Certain units – generally close-combat squads but also all heroes (even ranged heroes) – have a passive "melee resistance aura" ability that causes the unit to receive reduced (-40%) melee damage. This is important to know in order to predict how a fight involving these units will turn out. Generally these units have high melee damage, and with the melee damage resistance, it is often better to avoid close combat and shoot them down instead – they still take full ranged damage.
Most units gain experience points through killing enemy units and reviving allied commanders. Experience points grant veterancy levels, which award bonuses such as improved health and damage. Some specific abilities such as Tyranid synapse auras and the Apothecary's healing abilities improve with veterancy levels. Regular units have 4 levels, while heroes have 10.
Each model in the game has a designated XP value granted to enemies that kill it. When the model is killed, this XP value is spread out to all units that did damage to it. In addition, squads that gain experience share it to all friendly squads within a radius of 55 length-units (for comparison, the sight radius for most models is 40 length-units). These squads will receive 40% of the XP that the original unit gained.

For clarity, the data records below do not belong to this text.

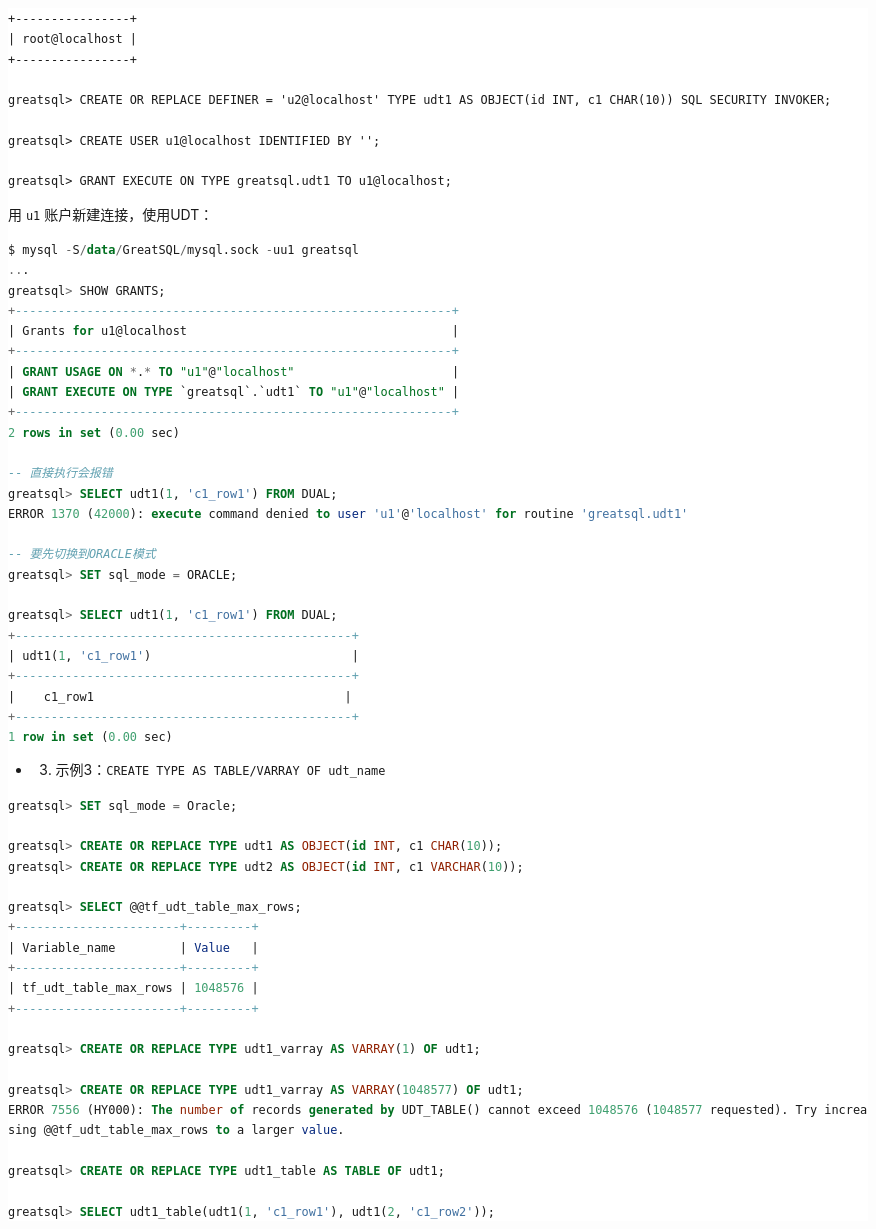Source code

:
 ```
+----------------+
| root@localhost |
+----------------+

greatsql> CREATE OR REPLACE DEFINER = 'u2@localhost' TYPE udt1 AS OBJECT(id INT, c1 CHAR(10)) SQL SECURITY INVOKER;

greatsql> CREATE USER u1@localhost IDENTIFIED BY '';

greatsql> GRANT EXECUTE ON TYPE greatsql.udt1 TO u1@localhost;
```

用 `u1` 账户新建连接，使用UDT：
```sql
$ mysql -S/data/GreatSQL/mysql.sock -uu1 greatsql
...
greatsql> SHOW GRANTS;
+-------------------------------------------------------------+
| Grants for u1@localhost                                     |
+-------------------------------------------------------------+
| GRANT USAGE ON *.* TO "u1"@"localhost"                      |
| GRANT EXECUTE ON TYPE `greatsql`.`udt1` TO "u1"@"localhost" |
+-------------------------------------------------------------+
2 rows in set (0.00 sec)

-- 直接执行会报错
greatsql> SELECT udt1(1, 'c1_row1') FROM DUAL;
ERROR 1370 (42000): execute command denied to user 'u1'@'localhost' for routine 'greatsql.udt1'

-- 要先切换到ORACLE模式
greatsql> SET sql_mode = ORACLE;

greatsql> SELECT udt1(1, 'c1_row1') FROM DUAL;
+-----------------------------------------------+
| udt1(1, 'c1_row1')                            |
+-----------------------------------------------+
|    c1_row1                                   |
+-----------------------------------------------+
1 row in set (0.00 sec)
``` 

- 3. 示例3：`CREATE TYPE AS TABLE/VARRAY OF udt_name`

```sql
greatsql> SET sql_mode = Oracle;

greatsql> CREATE OR REPLACE TYPE udt1 AS OBJECT(id INT, c1 CHAR(10));
greatsql> CREATE OR REPLACE TYPE udt2 AS OBJECT(id INT, c1 VARCHAR(10));

greatsql> SELECT @@tf_udt_table_max_rows;
+-----------------------+---------+
| Variable_name         | Value   |
+-----------------------+---------+
| tf_udt_table_max_rows | 1048576 |
+-----------------------+---------+

greatsql> CREATE OR REPLACE TYPE udt1_varray AS VARRAY(1) OF udt1;

greatsql> CREATE OR REPLACE TYPE udt1_varray AS VARRAY(1048577) OF udt1;
ERROR 7556 (HY000): The number of records generated by UDT_TABLE() cannot exceed 1048576 (1048577 requested). Try increasing @@tf_udt_table_max_rows to a larger value.

greatsql> CREATE OR REPLACE TYPE udt1_table AS TABLE OF udt1;

greatsql> SELECT udt1_table(udt1(1, 'c1_row1'), udt1(2, 'c1_row2'));
```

Every unit requires 500 XP per level, and the progress to attaining the next level is visible as a bar on the status display that fills up with blue from left to right.
Leveling up grants various general bonuses listed below (values are rounded approximations and in comparison to base stats).
- Level 1 (0 XP): Base stats
- Level 2 (500 XP): +15% health and energy, +5% regeneration, +1 melee skill, +10% melee damage, +5% ranged damage
- Level 3 (1,000 XP): +30% health and energy, +10% regeneration, +2 melee skill, +20% melee damage, +10% ranged damage
- Level 4 (1,500 XP): +50% health and energy, +15% regeneration, +3 melee skill, +30% melee damage, +15% ranged damage
Heroes gain 50% more XP than other units and continue progressing up to level 10. Reviving allied heroes grants the reviver 250 XP.